19. The result of the aforesaid discussion would be that the principles of natural justice have to be read into Regulation 7(2). As a result thereof, whenever the disciplinary authority disagrees with the enquiry authority on any article of charge, then before it records its own findings on such charge, it must record its tentative reasons for such disagreement and give to the delinquent officer an opportunity to represent before it records its findings. The report of the enquiry officer containing its findings will have to be conveyed and the delinquent officer will have an opportunity to persuade the disciplinary authority to accept the favourable conclusion of the enquiry officer.
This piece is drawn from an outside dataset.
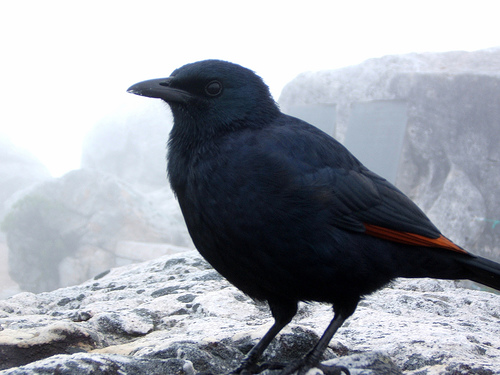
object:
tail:
[449, 252, 500, 293]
The principles of natural justice, as we have already observed, require the authority which has to take a final decision and can impose a penalty, to give an opportunity to the officer charged of misconduct to file a representation before the disciplinary authority records its findings on the charges framed against the officer.
20. The aforesaid conclusion which we have arrived at is also in consonance with the underlying principle enunciated by this Court in the case of Institute of Chartered Accountants . While agreeing with the decision in Ram Kishan case we are of the opinion that the contrary view expressed in S.S. Koshal 1994 Supp (2) SCC 468 : 1994 SCC (L & S) 1019 : (1994) 27 ATC 834 and M.C. Saxena State of Rajasthan v. M.C. Saxena cases do not lay down the correct law.
9. Applying the above principles to the facts of the present case, the action of the respondents is clearly violative of these principles. The purpose of providing an opportunity to an employee to offer his comments on the enquiry report is to provide a fair opportunity to him so that the said competent authority can consider the version put forward by the employee and then alone pass an order dropping or inflicting punishment upon the delinquent employee. This protection of law available to the petitioner has been completely denied. The object of such protection has been defeated by the very fact that the reasons recorded by the disciplinary authority for disagreeing with the report of the Enquiry officer were provided only after the impugned order had been passed. Such illegality or violation of basic fundamental rules of natural justice is incapable of being rectified by an appellate authority. At no point of time, prior to passing of the impugned order of punishment, the petitioner was provided adequate opportunity in terms of the above law. Thus the impugned order is violative of the above enunciated principles as well as the principles of natural justice. Consequently, we allow this petition and quash the impugned orders dated 19th May, 1992 and 1st October,1992. There shall be no order as to costs.